The relative ease and cheapness of setting up a graphite extraction operation means that over-eager investors could create supply faster than demand grows to consume it, according to Asbury Carbons.

The graphite sector may be heading back to overcapacity in the near term should new production coming to the market cause global supply to expand faster than demand, delegates heard at the 7th Graphite and Graphene conference in London, held in September.

"We are looking to three years of tough times due to overcapacity," Stephen Riddle, chief executive officer of US graphite supplier Asbury Carbons, told delegates, citing several new producers expected to come onstream between 2018 and 2020.

"New capacity [being added] this year will total 230,000 tonnes [per year], with 80,000 tpy more next year and an additional 190,000 tpy added in 2020," Riddle estimated, based on production forecasts from main miners outside China that are currently in development.

This will add to existing production, which the US Geological Survey (USGS) estimated to be as much as 1.2 million tonnes in 2017. Fastmarkets’ research team estimated last year’s total at 1.018 million tonnes.

Total demand, on the other hand, is expected to reach 739,000 tonnes by 2020 based on all flake sizes, Riddle said.

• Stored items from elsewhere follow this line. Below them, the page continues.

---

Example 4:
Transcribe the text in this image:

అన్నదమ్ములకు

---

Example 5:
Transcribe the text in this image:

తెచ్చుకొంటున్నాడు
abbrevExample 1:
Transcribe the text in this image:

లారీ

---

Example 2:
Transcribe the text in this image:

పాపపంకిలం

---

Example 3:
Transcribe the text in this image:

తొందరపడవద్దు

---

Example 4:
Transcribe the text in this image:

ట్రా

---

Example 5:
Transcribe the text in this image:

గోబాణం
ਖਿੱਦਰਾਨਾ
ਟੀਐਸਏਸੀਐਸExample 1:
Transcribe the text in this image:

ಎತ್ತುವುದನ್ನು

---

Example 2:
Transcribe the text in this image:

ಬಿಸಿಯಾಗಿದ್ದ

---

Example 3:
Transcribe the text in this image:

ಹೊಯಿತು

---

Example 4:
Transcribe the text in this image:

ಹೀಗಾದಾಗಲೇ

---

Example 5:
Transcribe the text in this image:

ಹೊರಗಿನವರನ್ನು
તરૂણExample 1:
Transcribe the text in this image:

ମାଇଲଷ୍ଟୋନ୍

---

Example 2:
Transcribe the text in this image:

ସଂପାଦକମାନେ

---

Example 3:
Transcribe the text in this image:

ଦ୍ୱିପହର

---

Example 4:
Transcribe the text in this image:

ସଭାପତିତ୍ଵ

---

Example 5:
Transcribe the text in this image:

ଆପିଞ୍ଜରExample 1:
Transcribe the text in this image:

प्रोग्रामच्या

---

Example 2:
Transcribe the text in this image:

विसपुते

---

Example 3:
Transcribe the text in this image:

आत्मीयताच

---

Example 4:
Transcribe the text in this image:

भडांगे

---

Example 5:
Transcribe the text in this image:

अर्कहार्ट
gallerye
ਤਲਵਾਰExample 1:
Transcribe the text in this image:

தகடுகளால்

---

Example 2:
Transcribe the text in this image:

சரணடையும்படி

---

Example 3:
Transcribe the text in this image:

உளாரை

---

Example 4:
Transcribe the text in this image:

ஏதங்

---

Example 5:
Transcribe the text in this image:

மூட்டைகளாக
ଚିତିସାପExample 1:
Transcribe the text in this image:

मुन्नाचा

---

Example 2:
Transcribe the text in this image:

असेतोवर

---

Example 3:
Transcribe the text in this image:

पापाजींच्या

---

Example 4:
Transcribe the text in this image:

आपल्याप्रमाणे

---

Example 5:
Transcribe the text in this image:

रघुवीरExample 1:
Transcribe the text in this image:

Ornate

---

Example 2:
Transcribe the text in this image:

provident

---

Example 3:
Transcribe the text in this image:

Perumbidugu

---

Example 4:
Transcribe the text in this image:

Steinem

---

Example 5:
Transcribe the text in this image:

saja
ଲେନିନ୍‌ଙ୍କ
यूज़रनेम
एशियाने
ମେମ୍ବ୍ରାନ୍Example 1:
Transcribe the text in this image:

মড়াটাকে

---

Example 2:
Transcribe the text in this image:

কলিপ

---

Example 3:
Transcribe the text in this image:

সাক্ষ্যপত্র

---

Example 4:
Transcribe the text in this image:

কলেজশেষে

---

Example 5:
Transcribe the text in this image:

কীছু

Demand volume may even be as high as 1.05 million tonnes by 2020 in an "optimistic" scenario, he added.

Demand is set to increase following the expansion of the battery industry and the growth of the electric vehicles (EV) market.

Most delegates canvassed at the conference by Fastmarkets agreed that the battery sector will be the single largest area of growth for graphite demand in the coming years.

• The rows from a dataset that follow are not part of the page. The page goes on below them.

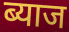
ब्याजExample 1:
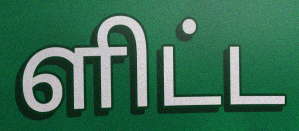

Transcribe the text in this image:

ளிட்ட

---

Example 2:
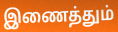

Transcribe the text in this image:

இணைத்தும்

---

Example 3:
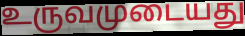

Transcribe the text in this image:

உருவமுடையது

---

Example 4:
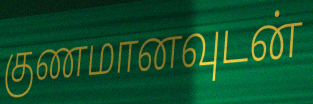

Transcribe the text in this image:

குணமானவுடன்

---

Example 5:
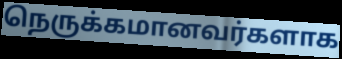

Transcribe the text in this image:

நெருக்கமானவர்களாக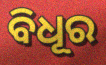
ବିଧୂରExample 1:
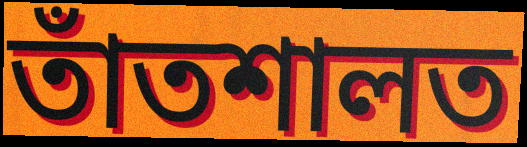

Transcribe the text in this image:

তাঁতশালত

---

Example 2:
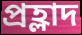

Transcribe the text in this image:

প্ৰহ্লাদ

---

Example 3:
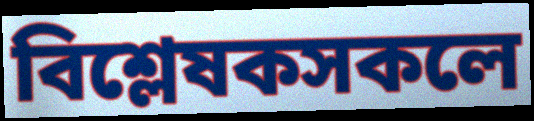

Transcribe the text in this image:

বিশ্লেষকসকলে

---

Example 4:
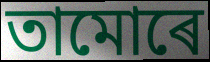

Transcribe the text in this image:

তামোৰে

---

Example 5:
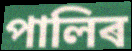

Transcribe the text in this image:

পালিৰ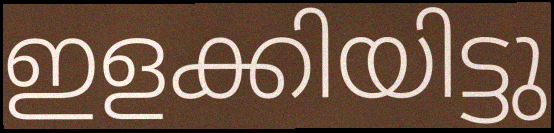
ഇളക്കിയിട്ടുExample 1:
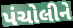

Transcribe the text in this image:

પંચોલીને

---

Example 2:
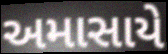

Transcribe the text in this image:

અમાસાયે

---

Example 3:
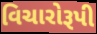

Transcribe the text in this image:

વિચારોરૂપી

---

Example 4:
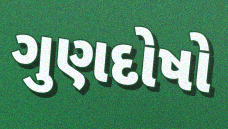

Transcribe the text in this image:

ગુણદોષો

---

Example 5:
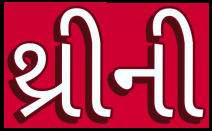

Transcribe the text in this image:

થ્રીનીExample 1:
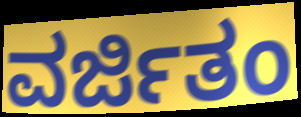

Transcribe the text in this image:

ವರ್ಜಿತಂ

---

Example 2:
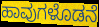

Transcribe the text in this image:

ಹಾವುಗಳೊಡನೆ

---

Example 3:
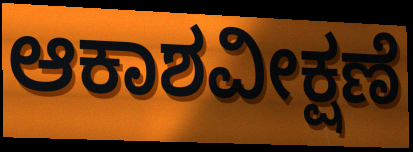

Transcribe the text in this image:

Demand for natural flake graphite from the battery sector will enjoy a compound average growth rate (CAGR) of 20.5% in 2017-25, reaching 198,000 tpy by 2025, according to Christoph Frey, managing director of ProGraphite.

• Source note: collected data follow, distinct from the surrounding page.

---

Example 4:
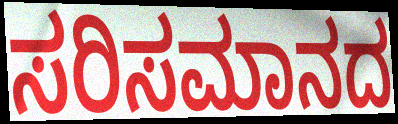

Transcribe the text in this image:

ಸರಿಸಮಾನದ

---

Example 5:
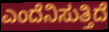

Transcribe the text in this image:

ಎಂದೆನಿಸುತ್ತಿದೆ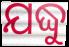
ଯଦ୍ଧୁ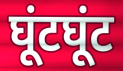
घूंटघूंट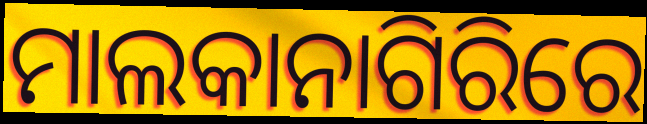
ମାଲକାନାଗିରିରେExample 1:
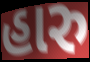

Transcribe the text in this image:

હારુ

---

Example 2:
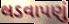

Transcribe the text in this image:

લડવાપણું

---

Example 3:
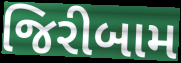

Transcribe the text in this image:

જિરીબામ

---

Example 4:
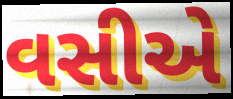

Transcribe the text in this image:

વસીએ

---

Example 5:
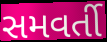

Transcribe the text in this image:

સમવર્તી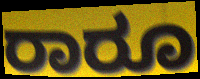
ರಾರೂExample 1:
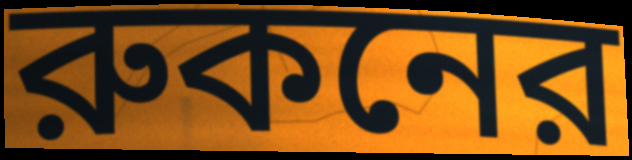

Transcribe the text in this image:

রুকনের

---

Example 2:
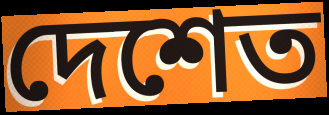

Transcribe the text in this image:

দেশেত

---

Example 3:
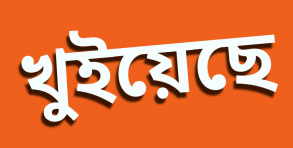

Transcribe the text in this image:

খুইয়েছে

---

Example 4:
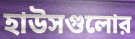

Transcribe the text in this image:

হাউসগুলোর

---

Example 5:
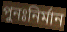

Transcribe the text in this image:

পুনঃনির্মান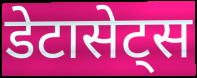
डेटासेट्सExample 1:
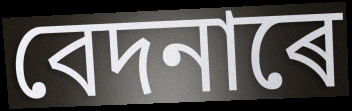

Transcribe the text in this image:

বেদনাৰে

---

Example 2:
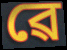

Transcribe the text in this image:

ৱে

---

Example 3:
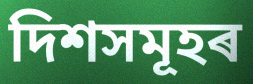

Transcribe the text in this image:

দিশসমূহৰ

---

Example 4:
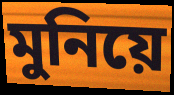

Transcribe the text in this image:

মুনিয়ে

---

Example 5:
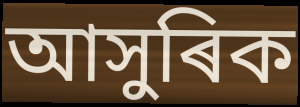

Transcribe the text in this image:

আসুৰিকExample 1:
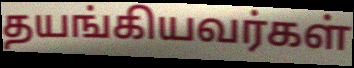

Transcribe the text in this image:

தயங்கியவர்கள்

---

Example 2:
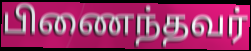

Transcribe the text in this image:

பிணைந்தவர்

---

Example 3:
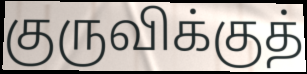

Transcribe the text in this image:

குருவிக்குத்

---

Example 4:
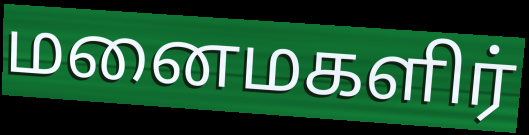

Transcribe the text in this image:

மனைமகளிர்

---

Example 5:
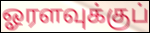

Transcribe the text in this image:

ஓரளவுக்குப்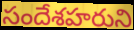
సందేశహరుని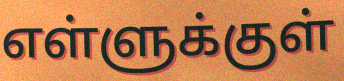
எள்ளுக்குள்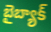
బైబ్యాక్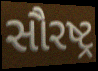
સૌરષ્ટ્ર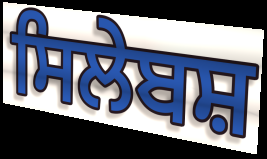
ਸਿਲੇਬਸ਼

At the same time, Riddle expects that supply will outpace demand despite the growth from battery-related consumption.

"In a scenario of realistic demand based on 739,000 tpy by 2020, new capacity will outpace demand by as much as 69% by 2020," he said. "Considering optimistic demand of 1.05 million tpy [by 2020], overcapacity would still be 48%."

Low capex

According to Riddle, the relatively low capex needed to set up a graphite mining operation, compared with other mining commodities, can lead to a high inflow of capital supporting new graphite projects.

This, in turn, can result in a rapid increase in capacity to the market in a short period, which would be faster than the growth in demand needed to meet it.

"Investors assume that low capex results in low risk and are thus willing to invest in new capacity faster than demand grows," he said.

Additionally, the so-called China Factor may also come into play - in the past, graphite capacity added in China was sufficient to exceed demand levels and to create oversupply, generating a long-lasting bearish effect on prices.